A system is represented by the following equation:
2A(aq) + B(aq) --> 3C(aq)
At equilibrium, [C]=0.6 M. Calculate the value of K if initially 1 mol of A and 2 mol of B were placed in a 1 L flask.
we will assume that the aqueous solutions fill the 1 L flask.
At start
1 mol A + 2 mol B and 0 mol C
At equilibrium
1-2x mol of A and 2-x mol of B and 3x mol of C
so x=0.2 M
K=x^3/(1-2x)^2(2-x)
K=(0.2)^3/(0.6)^2(1.8)
K=0.008/(0.36)(1.8)
K=0.012 (with no units)
I am having trouble with this question so I decided to check online. The question sheet in which I got this question from came with an answer sheet, and it says the answer for k = 0.33. Another online source gave an answer of 0.024. I'm not sure what values are needed in the change row.
2A + B <----> 3C
INITIAL 1 2 0
CHANGE +3X
EQUILIBRIUM 0.6 M
If 0.6 = 3x, x should equal 0.2? How is x affecting A + B?

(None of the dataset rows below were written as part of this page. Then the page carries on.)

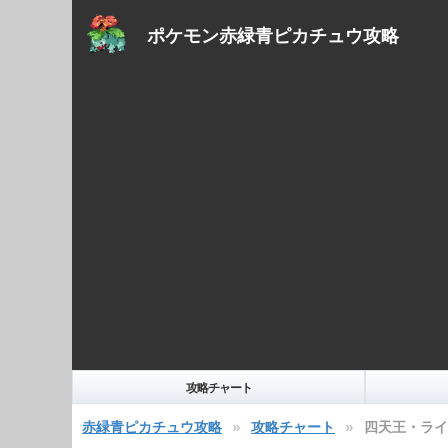
ポケモン赤緑青ピカチュウ攻略
攻略チャート
赤緑青ピカチュウ攻略
攻略チャート
四天王・ライ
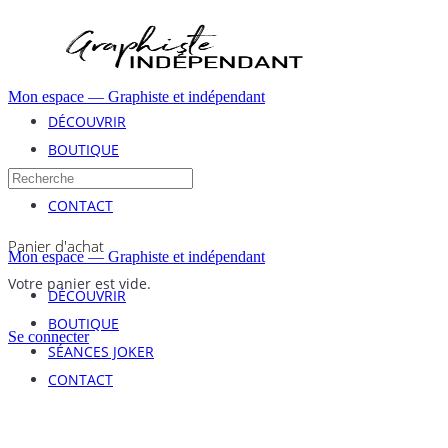
Toggle
Side
Panel
Mon espace — Graphiste et indépendant
DÉCOUVRIR
BOUTIQUE
Recherchez
SÉANCES JOKER
:
CONTACT
More
Panier d'achat
Mon espace — Graphiste et indépendant
options
Votre panier est vide.
DÉCOUVRIR
BOUTIQUE
Se connecter
SÉANCES JOKER
CONTACT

To calculate the value of K, you need to use the equilibrium expression and the concentrations of the species involved. The equilibrium expression for the given equation is:
K = [C]^3 / ([A]^2 * [B])
Given that [C] = 0.6 M, we can substitute this value into the equilibrium expression:
K = (0.6 M)^3 / ([A]^2 * [B])
Now, we need to find the concentrations of A and B. Initially, 1 mol of A and 2 mol of B were placed in a 1 L flask, which means the initial concentration of A, [A], is 1 M, and the initial concentration of B, [B], is 2 M.
Substituting these values, we have:
K = (0.6 M)^3 / (1 M)^2 * (2 M)
Simplifying the equation:
K = 0.6^3 / 1 * 2
K = 0.216 / 2
K = 0.108
So, the value of K for the given system is 0.108.